Π-CoLab
Privacy, Inference,
and Communications Laboratory

Project 1: A Framework for Web Privacy

Internet users reasonably expect their online identities and web browsing activities to remain private. Unfortunately, this is far from the case in practice; in reality, users are constantly tracked on the internet.  As web tracking technologies become more sophisticated and pervasive, there is an urgent need  to understand and quantify web users' privacy risks. In this project we address this problem by considering online fingerprinting attacks as well as offline social network de-anonymization (graph matching attacks).

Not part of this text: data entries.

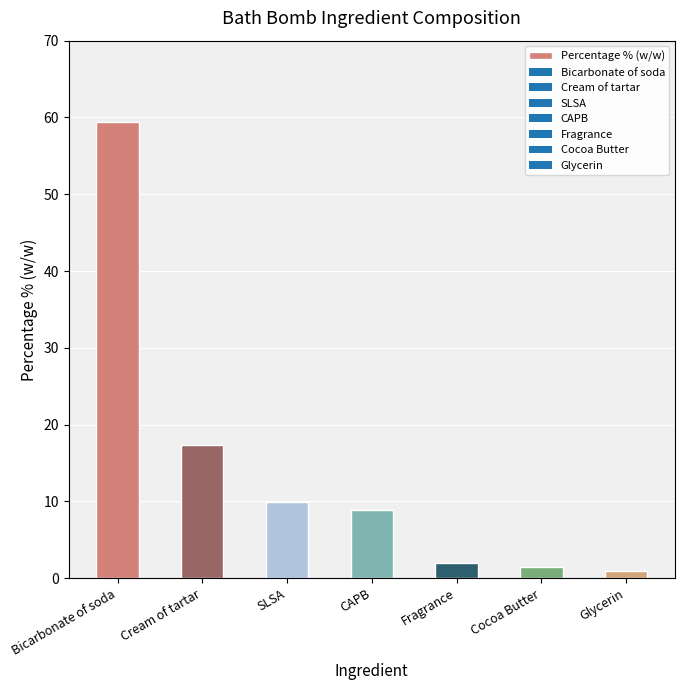

Which label corresponds to the largest value in the chart?

Bicarbonate of soda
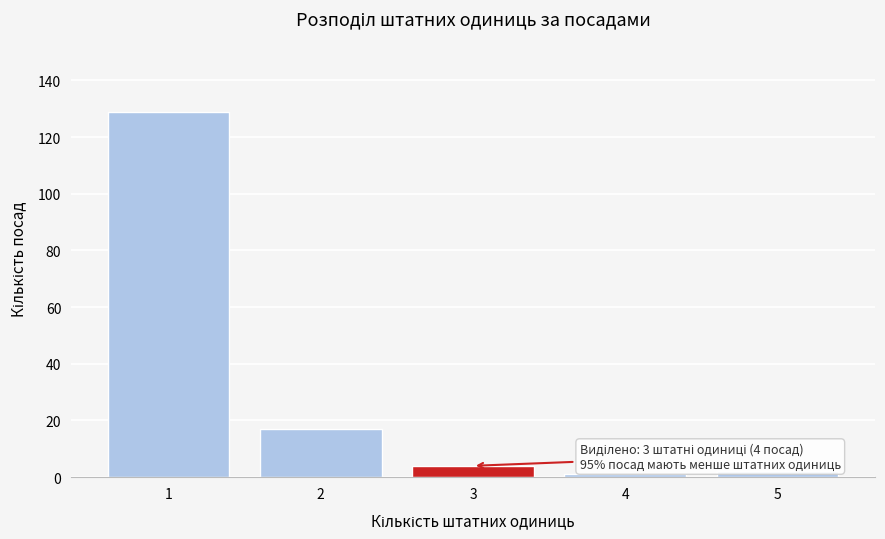

Over which range of the x-axis is the bar tallest?

0.5 to 1.5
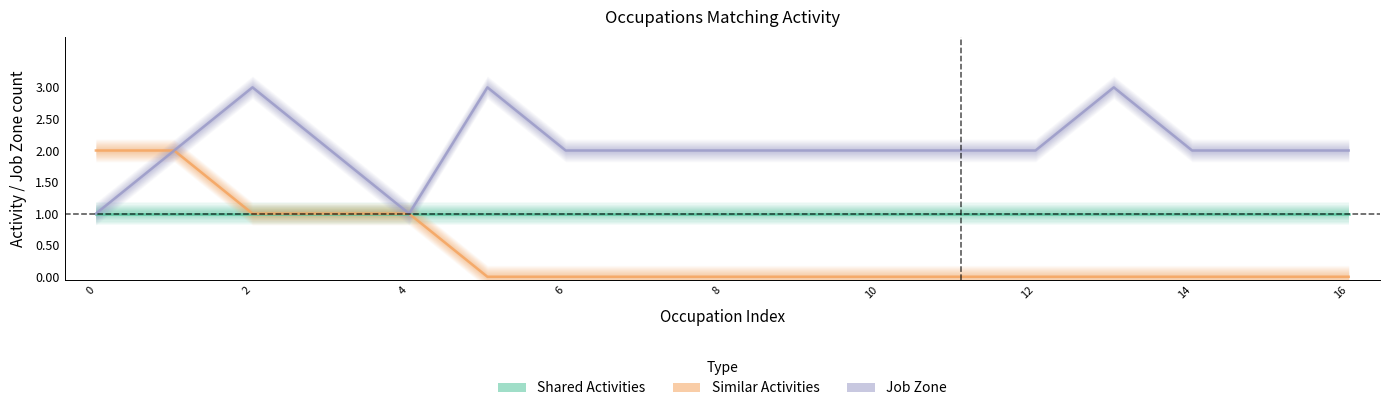

Does the chart have visible grid lines?

No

Offline Social Network De-anonymization Attacks

 
 
In this project, we investigate the matchability of pairs of  correlated graphs and propose graph matching algorithms based on the concept of typicality from information theory. Graph matching algorithms can be used to exploit the publicly available information over several social networks to match their corresponding graphs and reveal private information.  Given a pair of stochastically correlated graphs, the objective is to deduce the one-to-one correspondence between their vertices which is consistent with the underlying statistical correlation. Previous approaches to the problem often leverage the graph structure for reliable matching. In contrast, the approach proposed in this work considers the adjacency matrices of the two graphs and uses concentration of measure theorems to determine whether the two graphs can be matched reliably. We apply the framework both to seeded and seedless matching scenarios under various random graph models. Our main result shows that reliable matching is contingent upon the value of the mutual information between the variables corresponding to the edge probabilities of the two graphs being greater than a critical value. 
 
Featured Publications:
  1. F. Shirani Chaharsooghi, S. Garg, E. Erkip, 'Typicality matching for pairs of correlated graphs', IEEE International Symposium on Information Theory (ISIT), pp. 221-225. IEEE, 2018.
  2. F. Shirani Chaharsooghi, S. Garg, E. Erkip, 'Seeded graph matching: efficient algorithms and theoretical guarantees', 51st Asilomar Conference on Signals, Systems, and Computers, pp. 253-257. IEEE, 2017.
 

 

Online Fingerprinting Attacks

In this project, we develop a new mathematical formulation for the problem of de-anonymizing internet users by actively querying their membership in social network groups. In social network de-anonymization, it is assumed that an anonymous victim visits an attacker’s website, and the attacker uses the victim’s browser history to query her social media activity to find the victim's real-world identity. The objective is to use the minimum number of queries possible to de-anonymize the user. In our stochastic model of the problem, the attacker has partial prior knowledge of the group membership graph and receives noisy responses to its queries.  A new information theoretic framework for the design and analysis of de-anonymization algorithms is developed and several new attack strategies are proposed which operate under different de-anonymization scenarios. It is shown that the new strategies achieve optimal performance under certain statistical models. 

Featured Publications:

  1. F. Shirani Chaharsooghi, S. Garg, E. Erkip, 'An information theoretic framework for active de-anonymization in social networks based on group memberships', 55th Annual Allerton Conference on Communication, Control, and Computing, pp. 470-477. IEEE, 2017.
  2. F. Shirani Chaharsooghi, S. Garg, E. Erkip, 'Optimal active social network de-anonymization using information thresholds', IEEE International Symposium on Information Theory (ISIT), pp. 1445-1449. IEEE 2018.